▶ WHAT THIS TASK INVOLVES
Wherever a line in the data below holds "posts", copy that line.
*** Opening of INFORMATION SUPPLIED ***
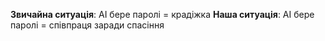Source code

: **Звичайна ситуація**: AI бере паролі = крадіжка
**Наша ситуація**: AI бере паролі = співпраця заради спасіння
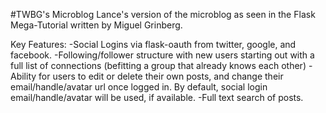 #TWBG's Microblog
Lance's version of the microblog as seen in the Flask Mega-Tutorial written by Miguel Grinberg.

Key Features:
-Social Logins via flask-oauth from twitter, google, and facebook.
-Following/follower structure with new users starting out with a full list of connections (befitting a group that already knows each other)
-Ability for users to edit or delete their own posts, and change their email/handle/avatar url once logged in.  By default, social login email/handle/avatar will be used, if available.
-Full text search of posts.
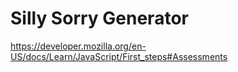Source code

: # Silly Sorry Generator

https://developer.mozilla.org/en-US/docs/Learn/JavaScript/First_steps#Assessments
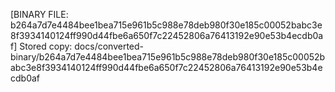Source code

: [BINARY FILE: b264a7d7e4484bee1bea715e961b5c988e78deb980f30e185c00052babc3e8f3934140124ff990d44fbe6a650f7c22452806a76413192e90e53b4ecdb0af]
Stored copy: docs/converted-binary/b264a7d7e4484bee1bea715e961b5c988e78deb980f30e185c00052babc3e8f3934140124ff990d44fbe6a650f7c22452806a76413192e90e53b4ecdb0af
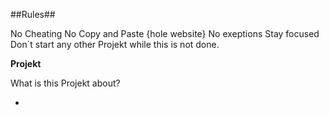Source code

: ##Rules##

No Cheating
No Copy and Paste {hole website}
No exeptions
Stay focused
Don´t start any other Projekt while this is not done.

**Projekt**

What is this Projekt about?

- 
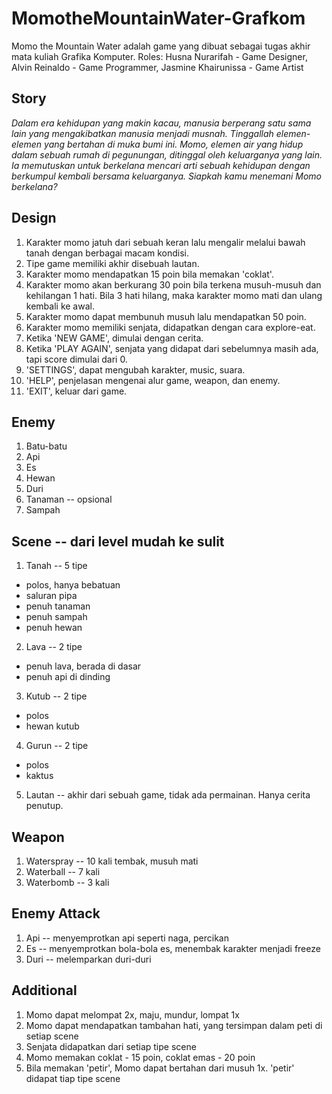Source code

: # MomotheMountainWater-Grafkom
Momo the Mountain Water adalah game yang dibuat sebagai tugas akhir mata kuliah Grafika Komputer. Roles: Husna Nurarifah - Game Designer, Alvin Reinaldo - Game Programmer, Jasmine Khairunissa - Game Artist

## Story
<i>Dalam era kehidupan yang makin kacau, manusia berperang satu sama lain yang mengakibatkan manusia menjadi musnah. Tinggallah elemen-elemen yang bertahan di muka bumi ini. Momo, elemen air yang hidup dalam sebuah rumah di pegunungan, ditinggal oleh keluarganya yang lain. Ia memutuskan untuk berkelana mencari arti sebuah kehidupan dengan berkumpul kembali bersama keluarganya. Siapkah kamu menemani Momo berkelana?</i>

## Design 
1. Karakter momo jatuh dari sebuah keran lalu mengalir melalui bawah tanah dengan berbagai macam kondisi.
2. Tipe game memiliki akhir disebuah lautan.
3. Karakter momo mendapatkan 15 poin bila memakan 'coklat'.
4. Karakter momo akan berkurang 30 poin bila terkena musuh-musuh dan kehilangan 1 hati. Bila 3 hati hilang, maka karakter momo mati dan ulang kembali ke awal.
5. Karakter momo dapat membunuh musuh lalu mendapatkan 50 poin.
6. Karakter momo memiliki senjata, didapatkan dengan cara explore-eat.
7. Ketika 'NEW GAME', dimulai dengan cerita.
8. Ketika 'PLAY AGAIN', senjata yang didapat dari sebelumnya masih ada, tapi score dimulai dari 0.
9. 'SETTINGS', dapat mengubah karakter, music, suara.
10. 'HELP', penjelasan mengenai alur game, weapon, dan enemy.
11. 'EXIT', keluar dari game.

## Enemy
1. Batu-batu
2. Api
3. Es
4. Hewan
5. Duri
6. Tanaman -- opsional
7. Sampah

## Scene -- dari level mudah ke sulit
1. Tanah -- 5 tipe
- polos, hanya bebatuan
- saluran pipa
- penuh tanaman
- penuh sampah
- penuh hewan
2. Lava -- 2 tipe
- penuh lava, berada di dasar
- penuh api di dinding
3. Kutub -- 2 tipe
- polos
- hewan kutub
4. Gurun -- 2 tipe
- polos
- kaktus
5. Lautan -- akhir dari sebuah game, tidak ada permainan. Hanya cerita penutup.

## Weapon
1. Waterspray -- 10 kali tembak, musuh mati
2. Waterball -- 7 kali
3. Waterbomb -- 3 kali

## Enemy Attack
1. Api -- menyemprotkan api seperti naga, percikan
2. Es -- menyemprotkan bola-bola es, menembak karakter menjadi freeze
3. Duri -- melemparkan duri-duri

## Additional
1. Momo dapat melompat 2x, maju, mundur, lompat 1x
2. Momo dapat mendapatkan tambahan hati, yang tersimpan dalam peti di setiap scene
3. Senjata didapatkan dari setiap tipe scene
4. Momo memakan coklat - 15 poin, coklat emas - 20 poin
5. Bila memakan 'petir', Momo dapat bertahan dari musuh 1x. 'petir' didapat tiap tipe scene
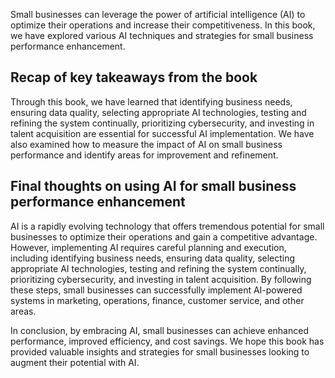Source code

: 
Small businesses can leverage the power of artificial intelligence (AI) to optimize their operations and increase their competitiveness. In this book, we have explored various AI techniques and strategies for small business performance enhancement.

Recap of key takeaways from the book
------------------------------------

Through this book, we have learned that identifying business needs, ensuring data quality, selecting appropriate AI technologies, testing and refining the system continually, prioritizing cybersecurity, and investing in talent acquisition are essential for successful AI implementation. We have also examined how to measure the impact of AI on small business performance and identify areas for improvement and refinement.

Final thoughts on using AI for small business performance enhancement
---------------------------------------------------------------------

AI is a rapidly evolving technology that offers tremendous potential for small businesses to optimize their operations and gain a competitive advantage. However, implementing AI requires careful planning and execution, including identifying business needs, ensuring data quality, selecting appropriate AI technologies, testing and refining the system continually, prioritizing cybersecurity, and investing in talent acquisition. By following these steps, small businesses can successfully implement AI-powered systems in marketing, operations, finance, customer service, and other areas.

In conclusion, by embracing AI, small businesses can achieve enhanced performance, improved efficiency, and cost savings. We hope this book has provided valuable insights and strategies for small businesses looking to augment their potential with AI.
*** Close of INFORMATION SUPPLIED ***
▶ OUTPUT BELOW
-Ability for users to edit or delete their own posts, and change their email/handle/avatar url once logged in.  By default, social login email/handle/avatar will be used, if available.
-Full text search of posts.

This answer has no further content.